Work to do: Reproduce the film review starting at "The Edge of Heaven was" and ending at "to radiate outwards.", swapping "international humanism" for "cross-cultural humanism".

Given passage:

Saturday, July 12, 2008

The Edge of Heaven (2008)

In Fatih Akin's The Edge of Heaven, a mixture of traditional three-act structure storytelling and the fluid, non-linear narrative style that has become increasingly popular in the past fifteen years or so yields intriguing and largely sound results. This was my first exposure to Akin, who has apparently been making interesting and socially relevant films about German-Turkish tensions stemming from the large population of Turkish immigrants in Germany, of which he is one himself. The Edge of Heaven is the kind of film that doubtless motivates a dutiful film enthusiast to seek out the filmmaker's previous films, hoping to catch up on the filmography in order to shed some light on what may be quizzical issues pertaining to the director's latest work.

The Edge of Heaven was Germany's official submission in the Best Foreign Language Oscar category. It is beautifully, sometimes wrenchingly acted, and features a kind of international humanism that recalls Truffaut's melancholic affection for people of all cultures and races. There are some excellent compositions by Akin. For good and ill, or better and worse, consciously designed so or not, this film pulsates like a hybrid, a rigorously "smart" film that is gracious in allowing for bursts of raw human emotion to radiate outwards.

The film's first major storyline commences in Bremen, Germany. An elderly Turkish immigrant named Ali Aksu (Tuncel Kurtiz) taking a stroll throughout an area that appears to host many a woman of "easy virtue" (as one prostitute describes herself). Soon he finds a prostitute named Yeter (played to weary, seen-it-all-but-can-still-be-wounded-by-life perfection by Nursel Kose), also a Turkish immigrant, who has lost track of her twenty-seven year old daughter in Istanbul. Yeter tells Ali that she sells herself off to her daughter in letters as a worker making shoes, occasionally sending her child a pair of shoes in order to bolster her lie with "evidence." Ali becomes infatuated with Yeter, and after what is ostensibly a fairly brief period of time in which he has repeatedly visited her, offers her the opportunity to "work" solely for him, living with him and "screwing only me" in exchange for approximately the same amount of money she would be making plying her old trade. (That she is harassed by Turkish Muslim immigrants aboard a bus, and wishes to get out of this existence, further motivates her to make the move.)

It becomes difficult to explain what occurs next without giving away crucial information, and yet, for some reason, Akin has chosen to include foreknowledge of these occurrences in the titles of his first two acts. To make a rough analogy, imagine if Ingmar Bergman had given the name of the second "act" of The Seventh Seal, "The Witch's Death." Akin has intentionally destroyed a great deal of the narrative's forward momentum, deflating the audience's sensitization to shock, with inchoate reasoning I myself cannot completely understand. Does he wish to make the film a Brechtian meditation? If so, it seems to go against the more manipulative technical aspects with which he lays out the heavy-duty drama of his film.

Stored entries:
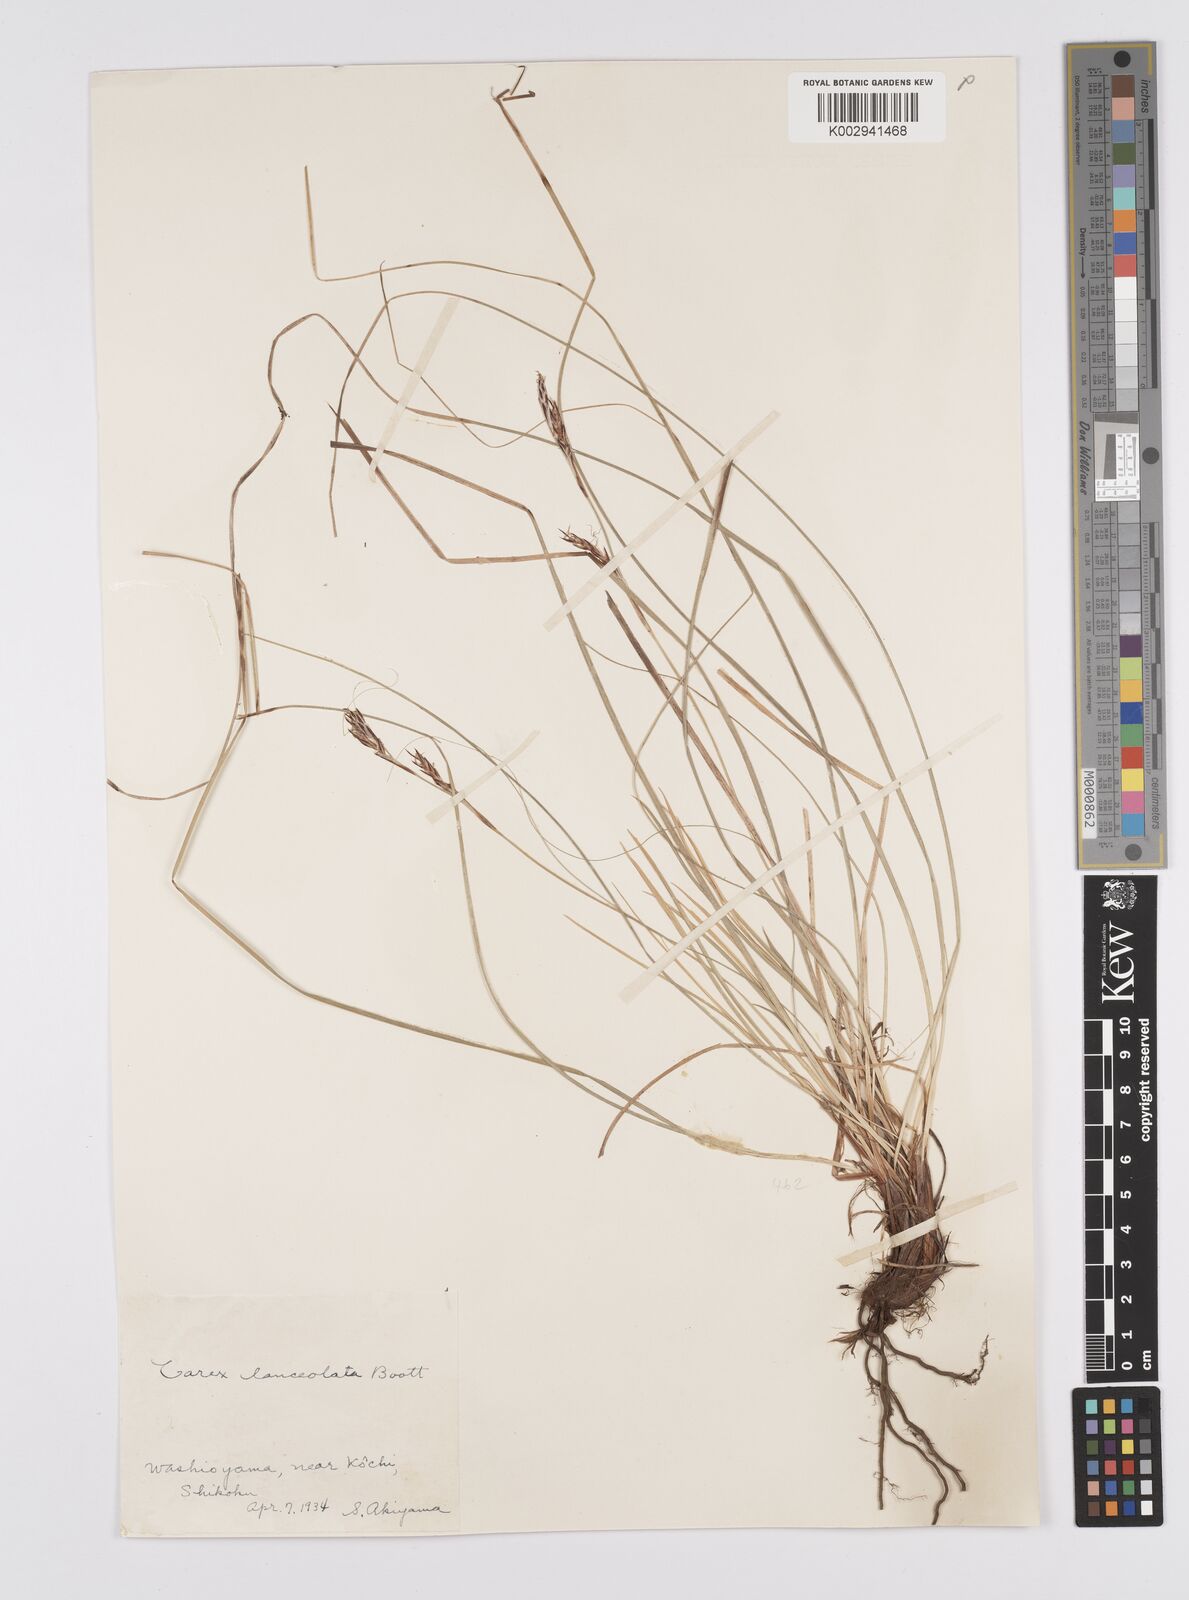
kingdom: Plantae
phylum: Tracheophyta
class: Liliopsida
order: Poales
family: Cyperaceae
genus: Carex
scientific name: Carex lanceolata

Answer below:
The Edge of Heaven was Germany's official submission in the Best Foreign Language Oscar category. It is beautifully, sometimes wrenchingly acted, and features a kind of cross-cultural humanism that recalls Truffaut's melancholic affection for people of all cultures and races. There are some excellent compositions by Akin. For good and ill, or better and worse, consciously designed so or not, this film pulsates like a hybrid, a rigorously "smart" film that is gracious in allowing for bursts of raw human emotion to radiate outwards.